* begin Passage provided *

Tuesday, November 5, 2019

Mothers Are Nuturers


"Mothers are primarily responsible for the nurture of their children"
(The Family: A Proclamation to the World)


The importance of motherhood has been under attack for many years now.  Society would have us believe that by being a mother, you are not fulfilling your full potential.  If you stay at home to care for your kids, you are doing yourself a disservice.  Society wants women to look at the wonderful careers they could have, and the things they could achieve in the business world.  Motherhood is looked down on.  It is something that we are taught to avoid, because it will ruin our bodies and tie us to our homes, where we will have very little impact on society.  This couldn't be further from the truth.

President David O. McKay said:
"Motherhood is the greatest potential influence either for good or ill in human life.  The mother's image is the first that stamps itself on the unwritten page of the young child's mind.  It is her caress that first awakens a sense of security; her kiss, the first realization of affection; her sympathy and tenderness, the first assurance that there is love in the world."

If we are listen to what President McKay says, then there is no greater way that we could impact society than through being a mother, and raising righteous children.


Mothers are responsible for so many different things.  They can be broken down into two categories: Preserving Life and Nurturing Growth and Development.

Preserving Life can mean protecting our children from harm.  It can mean doing anything in our power to keep our child safe.  It means feeding and caring for our child.  It means taking them to doctor's appointments to keep them healthy, or heal them when they are sick.  It means teaching them about danger and how to avoid it.

Nurturing Growth and Development is a lot more than this.  Nurturing Growth means creating an environment of safety, peace, and learning.  It means organizing routines for your child and family.  It means helping them develop good academic routines, helping them learn to problem solve, and helping them develop skills that they will need, whether it's walking, riding a bike, driving a car, or balancing a check book.  Nurturing growth and development also means developing a strong relationship with your child.  It means listening to them, encouraging them, expressing appreciation, and being available to them.  Mothers are also the most important influence on a child's intellectual development.  Mothers need to provide opportunities for their children to learn.  Mother's are also responsible to teach their children religious beliefs.

* end Passage provided *
* begin Data rows *

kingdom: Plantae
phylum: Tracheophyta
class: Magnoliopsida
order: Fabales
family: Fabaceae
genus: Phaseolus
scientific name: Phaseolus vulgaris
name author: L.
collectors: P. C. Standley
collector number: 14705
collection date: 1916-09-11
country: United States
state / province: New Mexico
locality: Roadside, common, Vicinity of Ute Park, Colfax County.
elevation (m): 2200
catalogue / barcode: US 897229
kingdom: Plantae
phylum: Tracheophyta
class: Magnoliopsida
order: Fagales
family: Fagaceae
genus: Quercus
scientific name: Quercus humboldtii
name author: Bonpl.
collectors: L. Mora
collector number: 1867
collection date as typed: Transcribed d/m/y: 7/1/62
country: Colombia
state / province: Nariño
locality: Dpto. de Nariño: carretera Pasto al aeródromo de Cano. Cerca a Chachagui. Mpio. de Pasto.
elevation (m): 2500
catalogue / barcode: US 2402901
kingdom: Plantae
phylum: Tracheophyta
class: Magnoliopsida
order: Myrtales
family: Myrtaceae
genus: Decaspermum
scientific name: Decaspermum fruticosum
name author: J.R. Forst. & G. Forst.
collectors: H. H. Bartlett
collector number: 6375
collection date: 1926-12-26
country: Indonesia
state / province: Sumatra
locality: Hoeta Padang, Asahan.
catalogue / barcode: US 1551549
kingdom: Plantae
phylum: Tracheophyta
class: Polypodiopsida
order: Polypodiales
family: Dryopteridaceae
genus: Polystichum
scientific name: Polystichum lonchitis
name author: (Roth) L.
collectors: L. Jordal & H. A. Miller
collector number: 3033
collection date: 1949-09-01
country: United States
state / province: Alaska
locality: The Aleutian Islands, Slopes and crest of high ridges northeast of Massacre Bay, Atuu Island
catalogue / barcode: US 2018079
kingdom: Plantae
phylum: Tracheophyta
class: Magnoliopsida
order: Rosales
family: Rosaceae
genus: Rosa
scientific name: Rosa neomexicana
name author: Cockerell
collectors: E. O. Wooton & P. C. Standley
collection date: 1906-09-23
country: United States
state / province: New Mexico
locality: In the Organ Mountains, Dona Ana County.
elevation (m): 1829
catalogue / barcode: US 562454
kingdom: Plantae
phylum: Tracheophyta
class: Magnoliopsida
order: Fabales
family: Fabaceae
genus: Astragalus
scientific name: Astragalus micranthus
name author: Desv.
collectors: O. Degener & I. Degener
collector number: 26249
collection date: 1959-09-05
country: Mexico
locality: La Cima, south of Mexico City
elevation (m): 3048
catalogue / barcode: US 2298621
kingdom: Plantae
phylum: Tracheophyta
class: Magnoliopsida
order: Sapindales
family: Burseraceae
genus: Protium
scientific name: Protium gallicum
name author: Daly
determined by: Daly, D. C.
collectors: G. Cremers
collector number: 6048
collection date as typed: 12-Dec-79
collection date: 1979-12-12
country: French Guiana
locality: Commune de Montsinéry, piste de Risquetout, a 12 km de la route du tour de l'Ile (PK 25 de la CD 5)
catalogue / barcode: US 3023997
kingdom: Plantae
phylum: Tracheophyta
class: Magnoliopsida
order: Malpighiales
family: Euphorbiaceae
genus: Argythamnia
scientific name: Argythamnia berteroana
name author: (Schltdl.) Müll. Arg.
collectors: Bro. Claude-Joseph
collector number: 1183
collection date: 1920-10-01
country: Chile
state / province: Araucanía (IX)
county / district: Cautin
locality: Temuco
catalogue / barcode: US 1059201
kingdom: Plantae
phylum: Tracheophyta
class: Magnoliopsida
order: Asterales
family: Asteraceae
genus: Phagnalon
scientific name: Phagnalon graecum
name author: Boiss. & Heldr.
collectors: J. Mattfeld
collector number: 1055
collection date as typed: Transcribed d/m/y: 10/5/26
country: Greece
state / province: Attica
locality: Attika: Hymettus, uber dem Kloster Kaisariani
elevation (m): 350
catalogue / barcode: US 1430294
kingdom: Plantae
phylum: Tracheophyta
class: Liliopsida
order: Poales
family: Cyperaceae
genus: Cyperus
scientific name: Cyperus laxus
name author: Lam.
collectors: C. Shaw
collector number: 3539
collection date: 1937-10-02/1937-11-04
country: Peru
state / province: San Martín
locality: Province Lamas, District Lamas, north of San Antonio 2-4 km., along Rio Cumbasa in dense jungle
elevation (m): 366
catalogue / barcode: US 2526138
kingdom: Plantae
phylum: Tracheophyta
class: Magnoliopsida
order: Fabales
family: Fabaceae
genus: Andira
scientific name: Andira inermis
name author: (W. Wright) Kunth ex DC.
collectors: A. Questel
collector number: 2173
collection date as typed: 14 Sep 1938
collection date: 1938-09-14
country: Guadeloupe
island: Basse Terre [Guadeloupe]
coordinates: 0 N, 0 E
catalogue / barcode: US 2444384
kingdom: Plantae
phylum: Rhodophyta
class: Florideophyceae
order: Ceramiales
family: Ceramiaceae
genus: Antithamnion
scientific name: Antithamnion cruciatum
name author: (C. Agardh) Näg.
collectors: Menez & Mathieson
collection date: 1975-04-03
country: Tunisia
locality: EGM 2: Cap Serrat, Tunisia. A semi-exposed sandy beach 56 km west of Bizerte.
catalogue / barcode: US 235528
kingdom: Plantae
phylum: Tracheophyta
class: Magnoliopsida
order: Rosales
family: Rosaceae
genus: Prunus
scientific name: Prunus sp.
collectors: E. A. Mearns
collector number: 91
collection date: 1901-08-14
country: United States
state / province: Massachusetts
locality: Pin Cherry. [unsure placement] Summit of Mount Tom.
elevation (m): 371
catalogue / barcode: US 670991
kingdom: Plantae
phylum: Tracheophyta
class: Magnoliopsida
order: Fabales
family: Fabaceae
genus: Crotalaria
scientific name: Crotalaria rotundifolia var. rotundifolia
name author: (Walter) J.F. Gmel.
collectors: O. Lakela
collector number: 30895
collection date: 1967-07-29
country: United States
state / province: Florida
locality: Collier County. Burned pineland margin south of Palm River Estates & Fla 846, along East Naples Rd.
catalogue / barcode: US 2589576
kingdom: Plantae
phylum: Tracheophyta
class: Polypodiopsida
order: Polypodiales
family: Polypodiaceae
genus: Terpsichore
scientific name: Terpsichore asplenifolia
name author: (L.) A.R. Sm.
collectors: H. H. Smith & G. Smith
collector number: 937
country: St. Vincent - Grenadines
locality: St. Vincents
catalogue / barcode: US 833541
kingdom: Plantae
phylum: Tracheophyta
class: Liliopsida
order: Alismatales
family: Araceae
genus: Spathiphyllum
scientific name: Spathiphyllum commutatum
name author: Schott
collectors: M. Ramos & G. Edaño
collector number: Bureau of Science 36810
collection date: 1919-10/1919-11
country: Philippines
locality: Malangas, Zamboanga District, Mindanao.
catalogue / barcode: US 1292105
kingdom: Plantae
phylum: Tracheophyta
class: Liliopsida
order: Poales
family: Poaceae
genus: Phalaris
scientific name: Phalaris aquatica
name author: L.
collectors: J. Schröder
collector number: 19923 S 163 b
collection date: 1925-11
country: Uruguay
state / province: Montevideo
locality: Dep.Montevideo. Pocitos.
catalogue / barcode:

* end Data rows *

Problems and tasks
[a] For each statement, say yes or no depending on whether it agrees with the motherhood post, and quote the post's deciding words exactly. (i) Mothers' responsibilities are split into two categories. (ii) Preserving Life includes taking children to doctor's appointments. (iii) Fathers are called the most important influence on a child's intellectual development.
[b] Reproduce the motherhood post from "Mothers Are Nuturers" up to and including "from the truth.", copying it exactly.

Answer set
[a]
(i) Yes: "They can be broken down into two categories: Preserving Life and Nurturing Growth and Development."
(ii) Yes: "It means taking them to doctor's appointments to keep them healthy, or heal them when they are sick."
(iii) No: "Mothers are also the most important influence on a child's intellectual development."

[b]
Mothers Are Nuturers


"Mothers are primarily responsible for the nurture of their children"
(The Family: A Proclamation to the World)


The importance of motherhood has been under attack for many years now.  Society would have us believe that by being a mother, you are not fulfilling your full potential.  If you stay at home to care for your kids, you are doing yourself a disservice.  Society wants women to look at the wonderful careers they could have, and the things they could achieve in the business world.  Motherhood is looked down on.  It is something that we are taught to avoid, because it will ruin our bodies and tie us to our homes, where we will have very little impact on society.  This couldn't be further from the truth.